The regions with the most HDDs are the Upper Midwest and New England, whereas Texas and the states around it have the least. For CDDs, Texas and neighboring states have the most, followed by the Southeast, whereas New England has the least. The West Coast has a modest amount of both HDDs and CDDs.
Based on current forecasts, Bespoke Weather Services expects June degree days to total 277.5 degree days, which would rank third highest in the last five years, behind 2016 and 2018, and seventh highest in the 2000s.
Raymond James noted that short-term gas market dynamics can still be bullish, as is the case with its $3.50/Mcf forecast for 2021 because of the projected decline in oil and gas production this year. Furthermore, modeling future climate change is “inherently uncertain,” the team said.
To be sure, cities and states across the country continue to press ahead with aggressive measures to slow climate change. California has been at the forefront of implementing policies calling for all-electric new buildings, while others are introducing policies mandating retrofits of inefficient buildings by requiring them to meet standards that cap their energy use or carbon emissions.
The American Council for an Energy-Efficient Economy (ACEEE) said in the past 18 months, New York City, St.
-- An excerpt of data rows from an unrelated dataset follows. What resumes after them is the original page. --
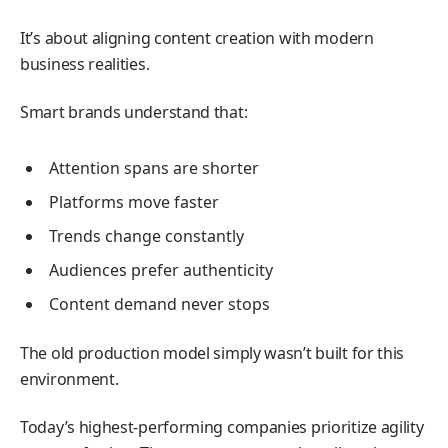
It’s about aligning content creation with modern
business realities.
Smart brands understand that:
Attention spans are shorter
Platforms move faster
Trends change constantly
Audiences prefer authenticity
Content demand never stops
The old production model simply wasn’t built for this
environment.
Today’s highest-performing companies prioritize agility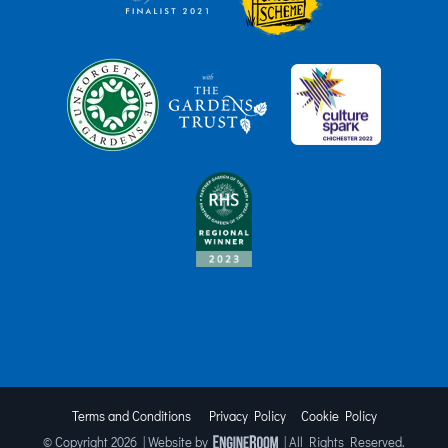
Terms and Conditions
Privacy Policy
Cookie Policy
© Copyright
2026 | Website by
| All Rights Reserved.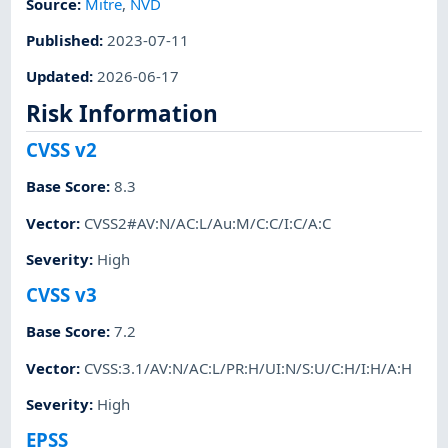
Source:
Mitre
,
NVD
Published
:
2023-07-11
Updated
:
2026-06-17
Risk Information
CVSS v2
Base Score
:
8.3
Vector
:
CVSS2#AV:N/AC:L/Au:M/C:C/I:C/A:C
Severity
:
High
CVSS v3
Base Score
:
7.2
Vector
:
CVSS:3.1/AV:N/AC:L/PR:H/UI:N/S:U/C:H/I:H/A:H
Severity
:
High
EPSS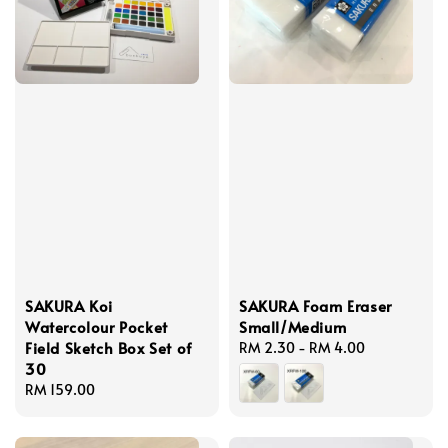
SAKURA Koi
SAKURA Foam Eraser
Watercolour Pocket
Small/Medium
Field Sketch Box Set of
Regular
RM 2.30
-
RM 4.00
30
price
Regular
RM 159.00
price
Louis, the state of Washington and Washington, DC, have enacted building performance standards. Similar proposals are under consideration in Boston, Colorado and Montgomery County, MD, among other places.
“We have lots of good voluntary programs that help building owners improve energy efficiency, but the truth is they’re just not nearly enough when you look at the climate math,” said ACEEE executive director Steven Nadel.
With most buildings today to be in use for decades to come, without limits on the carbon they’re responsible for, “terrible” climate impacts will be locked in, according to Nadel. “Building performance standards are an effective response because policymakers set overall limits and let the building owners decide which upgrades they’re going to implement to meet them.”
Meanwhile, investors have wasted no time in accelerating spending in renewable energy since Covid-19 crushed natural gas and oil demand. Goldman Sachs said renewable power investments may be the largest area of spending in the energy industry in 2021, “surpassing upstream oil and gas for the first time in history.”
BP plc, which in mid-February vowed to become a net zero company by 2050, also indicated the energy transition away from fossil fuels may come sooner than expected. Management for the Lower 48’s largest natural gas marketer said countries recovering from the pandemic may “seek to ‘build back better’ so that their economies will be more resilient in the future.”
Moody’s Investors Service added that demand recovery in the wake of Covid-19 will take time, and analysts don’t expect energy demand this year to rebound as much as economic growth.